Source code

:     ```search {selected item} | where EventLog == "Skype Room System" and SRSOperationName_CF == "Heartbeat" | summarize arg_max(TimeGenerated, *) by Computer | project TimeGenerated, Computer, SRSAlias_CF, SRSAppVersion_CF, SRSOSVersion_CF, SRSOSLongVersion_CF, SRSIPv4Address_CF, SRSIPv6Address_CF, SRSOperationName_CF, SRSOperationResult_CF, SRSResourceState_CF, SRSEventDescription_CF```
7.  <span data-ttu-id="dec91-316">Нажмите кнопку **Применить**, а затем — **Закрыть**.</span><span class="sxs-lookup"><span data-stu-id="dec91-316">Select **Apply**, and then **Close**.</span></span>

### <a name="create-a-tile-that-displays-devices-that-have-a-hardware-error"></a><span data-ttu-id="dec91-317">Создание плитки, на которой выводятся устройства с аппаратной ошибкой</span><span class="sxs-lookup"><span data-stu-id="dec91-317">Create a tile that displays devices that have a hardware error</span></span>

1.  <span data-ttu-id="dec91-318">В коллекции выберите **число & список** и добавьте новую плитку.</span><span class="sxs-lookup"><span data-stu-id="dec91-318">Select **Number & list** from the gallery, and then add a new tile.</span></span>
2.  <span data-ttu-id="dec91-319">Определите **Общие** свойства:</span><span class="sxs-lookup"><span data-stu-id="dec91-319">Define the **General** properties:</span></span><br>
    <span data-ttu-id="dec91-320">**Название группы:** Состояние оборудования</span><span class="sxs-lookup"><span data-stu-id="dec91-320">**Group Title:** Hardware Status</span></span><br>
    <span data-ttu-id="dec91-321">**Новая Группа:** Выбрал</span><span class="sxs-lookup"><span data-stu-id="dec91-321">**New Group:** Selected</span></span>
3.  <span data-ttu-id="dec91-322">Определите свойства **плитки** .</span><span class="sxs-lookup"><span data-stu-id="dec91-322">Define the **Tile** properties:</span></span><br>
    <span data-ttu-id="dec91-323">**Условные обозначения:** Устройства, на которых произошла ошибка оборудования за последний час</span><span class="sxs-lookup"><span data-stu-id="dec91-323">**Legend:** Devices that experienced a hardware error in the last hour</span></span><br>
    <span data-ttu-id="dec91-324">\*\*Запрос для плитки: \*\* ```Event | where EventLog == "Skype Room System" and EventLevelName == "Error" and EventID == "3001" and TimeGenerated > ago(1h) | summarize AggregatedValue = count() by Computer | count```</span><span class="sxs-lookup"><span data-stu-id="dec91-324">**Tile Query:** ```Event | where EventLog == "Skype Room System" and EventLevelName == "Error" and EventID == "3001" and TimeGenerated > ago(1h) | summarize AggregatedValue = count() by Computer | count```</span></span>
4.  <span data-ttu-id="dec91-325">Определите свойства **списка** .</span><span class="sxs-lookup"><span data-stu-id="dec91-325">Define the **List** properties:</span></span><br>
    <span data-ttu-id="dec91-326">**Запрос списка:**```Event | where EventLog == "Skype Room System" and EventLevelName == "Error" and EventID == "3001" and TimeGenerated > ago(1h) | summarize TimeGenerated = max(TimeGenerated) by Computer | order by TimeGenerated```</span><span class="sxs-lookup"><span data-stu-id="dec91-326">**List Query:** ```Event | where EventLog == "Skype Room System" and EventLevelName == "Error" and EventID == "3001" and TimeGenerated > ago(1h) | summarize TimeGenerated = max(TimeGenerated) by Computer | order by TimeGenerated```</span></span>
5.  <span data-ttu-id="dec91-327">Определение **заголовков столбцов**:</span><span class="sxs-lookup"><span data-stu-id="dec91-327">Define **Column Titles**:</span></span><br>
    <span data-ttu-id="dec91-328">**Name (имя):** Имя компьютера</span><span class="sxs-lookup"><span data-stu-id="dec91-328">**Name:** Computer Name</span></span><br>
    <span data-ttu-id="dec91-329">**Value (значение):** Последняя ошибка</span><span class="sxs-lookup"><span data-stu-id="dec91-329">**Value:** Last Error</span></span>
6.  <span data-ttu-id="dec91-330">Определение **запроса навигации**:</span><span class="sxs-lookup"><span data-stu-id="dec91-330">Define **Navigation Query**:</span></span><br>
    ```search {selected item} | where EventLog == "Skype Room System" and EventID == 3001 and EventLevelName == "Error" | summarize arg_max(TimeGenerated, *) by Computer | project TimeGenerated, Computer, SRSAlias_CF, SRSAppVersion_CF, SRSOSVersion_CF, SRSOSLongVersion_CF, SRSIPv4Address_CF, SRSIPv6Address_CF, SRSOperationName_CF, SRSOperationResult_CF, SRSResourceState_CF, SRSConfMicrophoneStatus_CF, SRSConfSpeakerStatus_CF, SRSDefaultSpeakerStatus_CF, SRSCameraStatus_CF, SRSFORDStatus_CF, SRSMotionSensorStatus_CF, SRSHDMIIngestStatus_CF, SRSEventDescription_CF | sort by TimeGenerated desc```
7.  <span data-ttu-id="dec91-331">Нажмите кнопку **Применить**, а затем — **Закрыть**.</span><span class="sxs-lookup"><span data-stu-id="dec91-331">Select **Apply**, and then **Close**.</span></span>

> **What you will do**: Reprint exactly the lines above that start at the one with "(значение):** Последняя ошибка</span><span" and end at the one with "EventID == 3001", keeping both and adding none.

> **Exercise response**:
    <span data-ttu-id="dec91-329">**Value (значение):** Последняя ошибка</span><span class="sxs-lookup"><span data-stu-id="dec91-329">**Value:** Last Error</span></span>
6.  <span data-ttu-id="dec91-330">Определение **запроса навигации**:</span><span class="sxs-lookup"><span data-stu-id="dec91-330">Define **Navigation Query**:</span></span><br>
    ```search {selected item} | where EventLog == "Skype Room System" and EventID == 3001 and EventLevelName == "Error" | summarize arg_max(TimeGenerated, *) by Computer | project TimeGenerated, Computer, SRSAlias_CF, SRSAppVersion_CF, SRSOSVersion_CF, SRSOSLongVersion_CF, SRSIPv4Address_CF, SRSIPv6Address_CF, SRSOperationName_CF, SRSOperationResult_CF, SRSResourceState_CF, SRSConfMicrophoneStatus_CF, SRSConfSpeakerStatus_CF, SRSDefaultSpeakerStatus_CF, SRSCameraStatus_CF, SRSFORDStatus_CF, SRSMotionSensorStatus_CF, SRSHDMIIngestStatus_CF, SRSEventDescription_CF | sort by TimeGenerated desc```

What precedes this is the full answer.